** Opening Materials provided block **

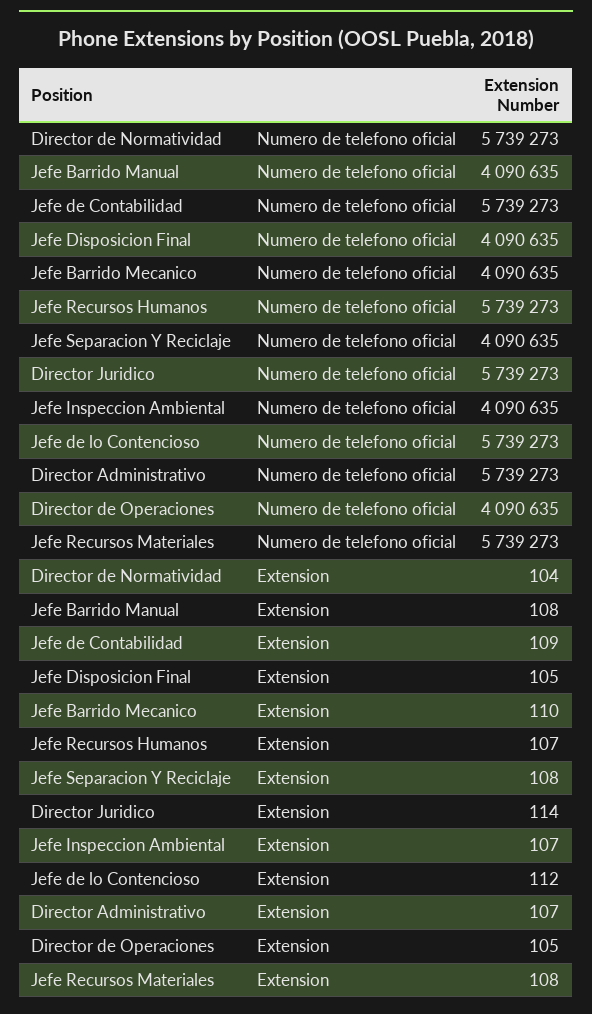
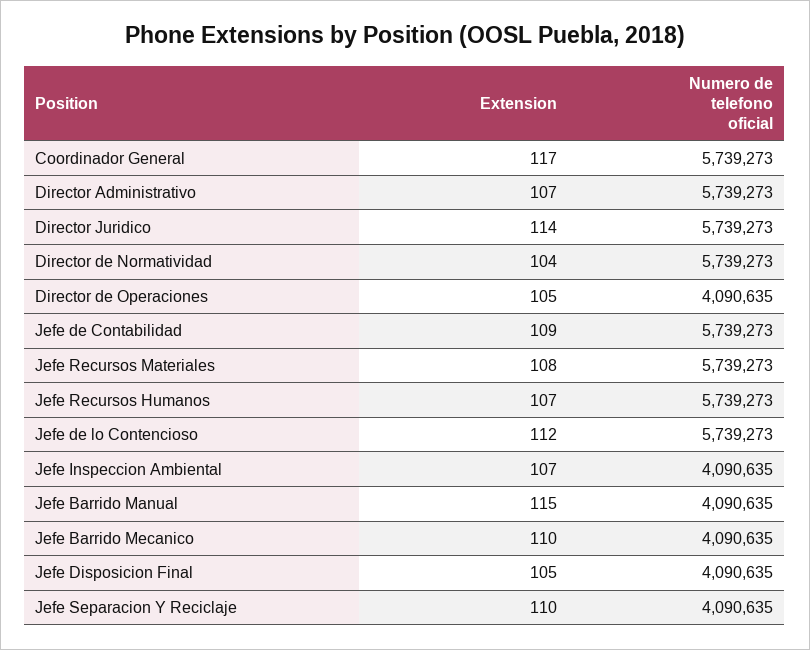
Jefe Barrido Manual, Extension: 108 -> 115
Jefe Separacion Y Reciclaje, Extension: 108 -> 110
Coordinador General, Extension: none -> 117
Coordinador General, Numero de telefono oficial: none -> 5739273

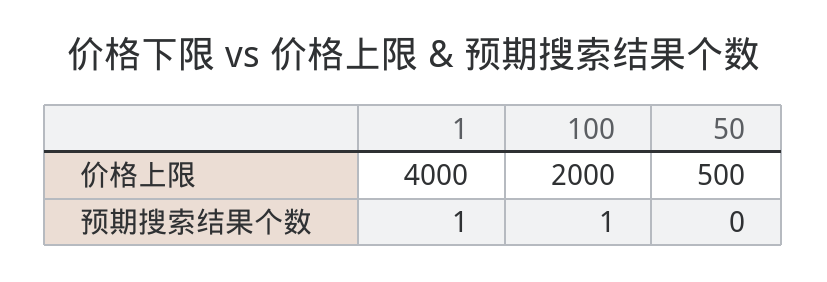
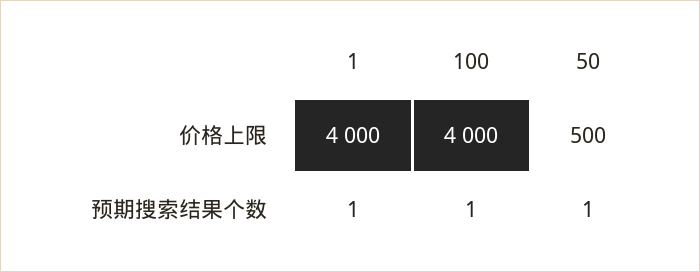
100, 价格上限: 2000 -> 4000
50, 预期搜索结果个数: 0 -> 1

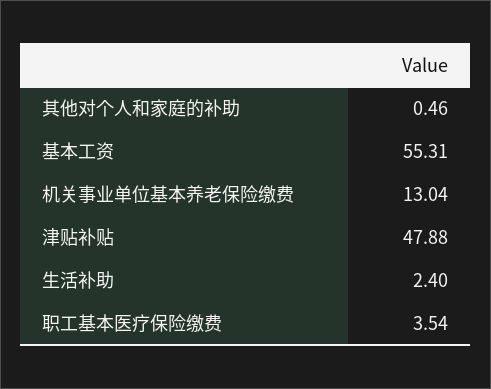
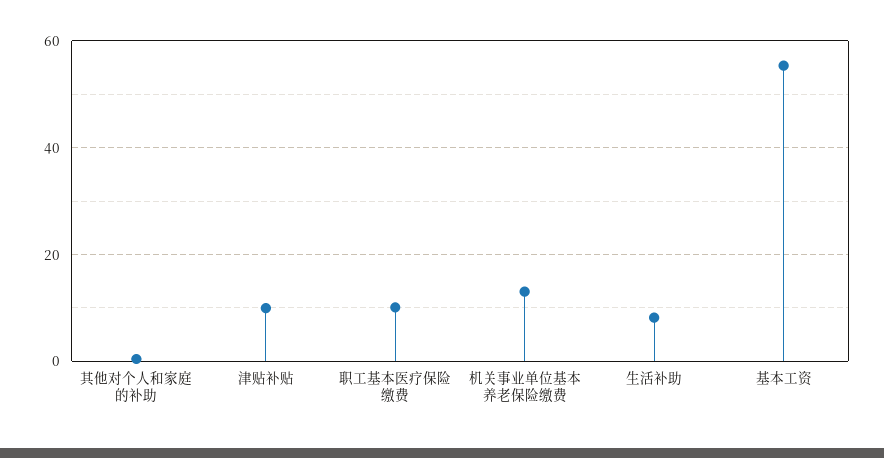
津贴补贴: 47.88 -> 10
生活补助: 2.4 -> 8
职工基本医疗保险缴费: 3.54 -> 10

** Closing Materials provided block **

» **What to produce**
What's needed is an exact retyping of the records, pictures excluded.

» **Response to the task**
Jefe Barrido Manual, Extension: 108 -> 115
Jefe Separacion Y Reciclaje, Extension: 108 -> 110
Coordinador General, Extension: none -> 117
Coordinador General, Numero de telefono oficial: none -> 5739273

100, 价格上限: 2000 -> 4000
50, 预期搜索结果个数: 0 -> 1

津贴补贴: 47.88 -> 10
生活补助: 2.4 -> 8
职工基本医疗保险缴费: 3.54 -> 10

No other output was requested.